**Parts of the exercise**.
1. Answer the following questions using the passage on network taps:
(a) What kind of clock may taps have so that information from multiple taps can be combined?
(b) On which two factors does the total volume of data that must be stored depend?
(c) In the example given, on what may the unique identifier assigned to each sender be based?
2. Write out everything in the passage on network taps from "[0036] A tap" down to "given sender 110.", without changing any wording.

Top of Text for analysis

Distributed algorithms may allow sharing of information among taps
120. In such a case, taps 120 may have a globally synchronized
clock that allows information from multiple taps 120 to be
combined. A clock resolution of the taps 120 may be finer than the
data sampling resolution of the taps 120, so that information about
transmissions (e.g., the start time, duration, inter-transmission
gap, and even the presence of short transmissions) is not
missed.
[0036] A tap 120 (or a network of taps 120) should store the
transmissions that it detects for a sufficient amount of time. For
example, the round-trip time of a transport layer flow cannot be
determined if the history that may be stored at tap 120 is less
than one roundtrip time. The total volume of data that must be
stored depends on the capacity of the link 115 and the maximum
round-trip time of flows seen on the link 115. Taps 120 may assign
a unique identifier to each sender 110, for example, based on the
address of the IPsec gateway. Taps 120 in the network 100 may
assign the same unique identifier to any given sender 110.

Bottom of Text for analysis
Top of Dataset records

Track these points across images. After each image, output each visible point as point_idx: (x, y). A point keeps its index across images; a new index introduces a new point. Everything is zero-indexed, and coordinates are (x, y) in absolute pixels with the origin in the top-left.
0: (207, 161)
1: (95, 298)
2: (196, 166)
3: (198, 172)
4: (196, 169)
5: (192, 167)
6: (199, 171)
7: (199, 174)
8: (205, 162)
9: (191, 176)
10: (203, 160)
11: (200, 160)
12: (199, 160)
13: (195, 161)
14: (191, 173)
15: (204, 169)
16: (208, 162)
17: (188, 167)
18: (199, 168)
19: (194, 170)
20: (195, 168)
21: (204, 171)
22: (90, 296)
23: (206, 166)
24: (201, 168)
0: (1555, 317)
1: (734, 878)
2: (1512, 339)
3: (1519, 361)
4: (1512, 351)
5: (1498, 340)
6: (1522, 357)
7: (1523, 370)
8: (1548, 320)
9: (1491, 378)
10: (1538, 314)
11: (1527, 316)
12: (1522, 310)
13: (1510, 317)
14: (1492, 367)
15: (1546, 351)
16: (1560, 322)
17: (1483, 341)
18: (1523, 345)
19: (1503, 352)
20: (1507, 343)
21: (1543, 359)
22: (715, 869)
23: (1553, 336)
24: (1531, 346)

Bottom of Dataset records
Top of Dataset records

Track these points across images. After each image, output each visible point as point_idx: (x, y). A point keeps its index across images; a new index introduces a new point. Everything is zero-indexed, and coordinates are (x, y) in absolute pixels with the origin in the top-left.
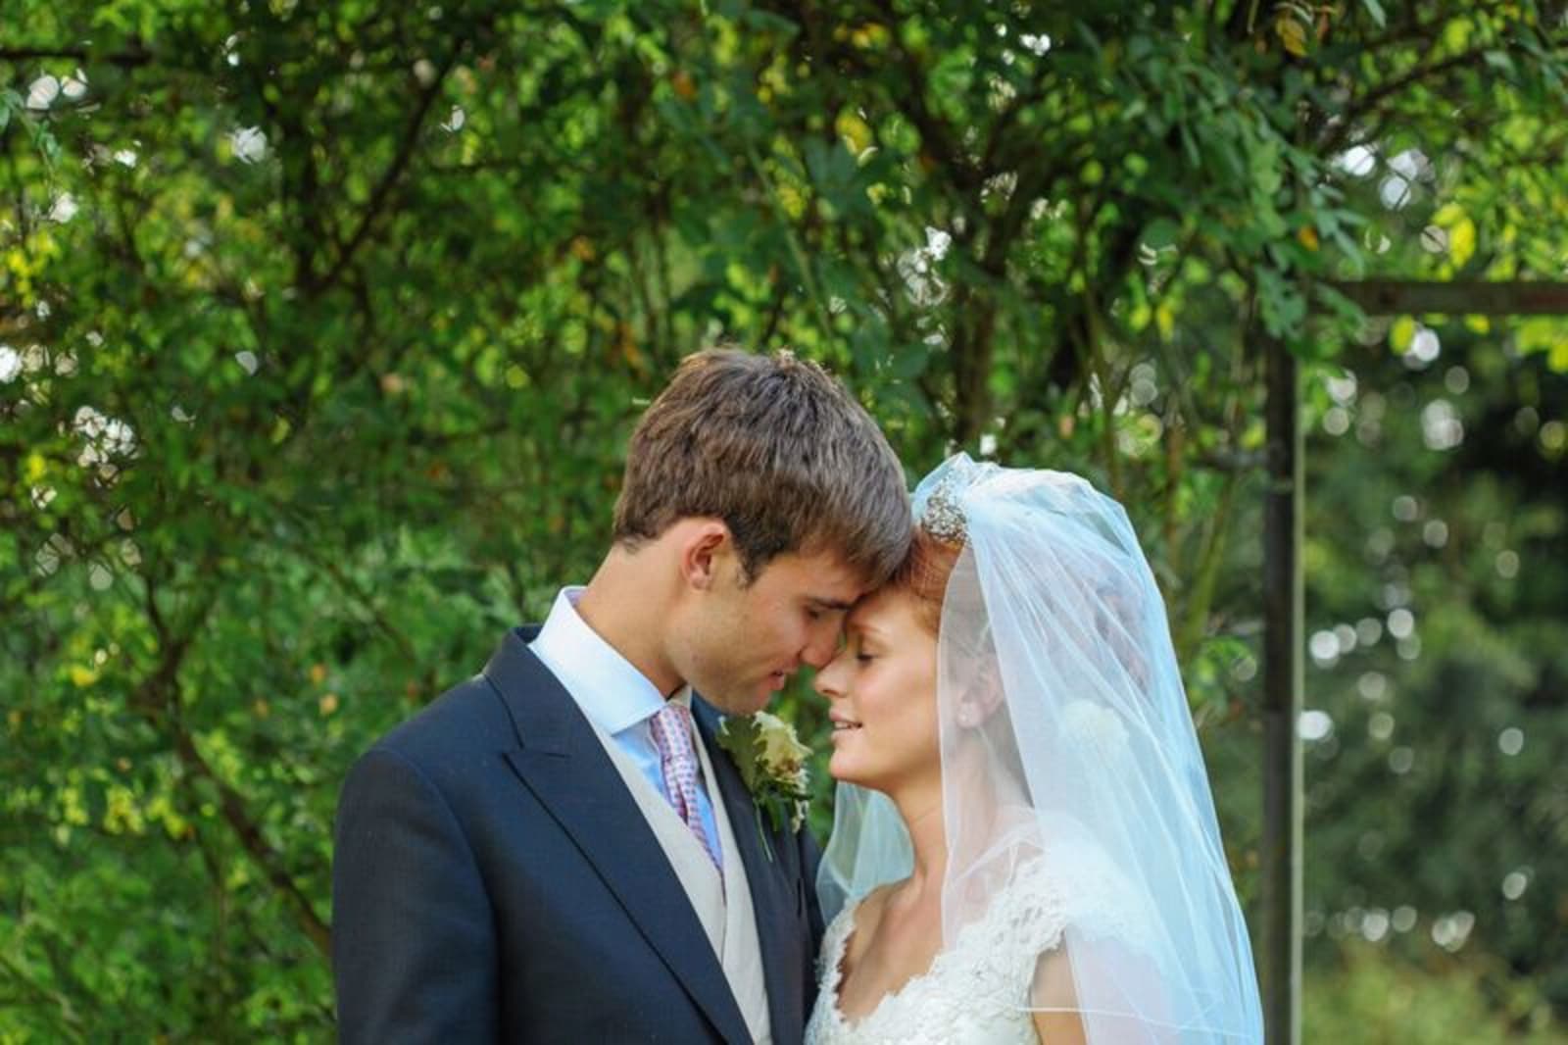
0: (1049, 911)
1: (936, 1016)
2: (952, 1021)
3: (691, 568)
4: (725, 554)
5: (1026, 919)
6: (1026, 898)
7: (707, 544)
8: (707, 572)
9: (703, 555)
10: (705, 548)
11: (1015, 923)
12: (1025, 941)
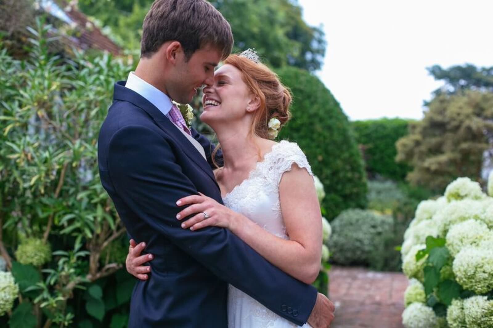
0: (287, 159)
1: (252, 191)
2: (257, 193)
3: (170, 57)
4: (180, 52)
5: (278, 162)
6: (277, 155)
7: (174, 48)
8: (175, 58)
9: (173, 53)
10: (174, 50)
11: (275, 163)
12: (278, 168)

Bottom of Dataset records

**Completed exercise**.
1.
(a) A globally synchronized clock.
(b) The capacity of the link 115 and the maximum round-trip time of flows seen on the link 115.
(c) The address of the IPsec gateway.

2.
[0036] A tap 120 (or a network of taps 120) should store the
transmissions that it detects for a sufficient amount of time. For
example, the round-trip time of a transport layer flow cannot be
determined if the history that may be stored at tap 120 is less
than one roundtrip time. The total volume of data that must be
stored depends on the capacity of the link 115 and the maximum
round-trip time of flows seen on the link 115. Taps 120 may assign
a unique identifier to each sender 110, for example, based on the
address of the IPsec gateway. Taps 120 in the network 100 may
assign the same unique identifier to any given sender 110.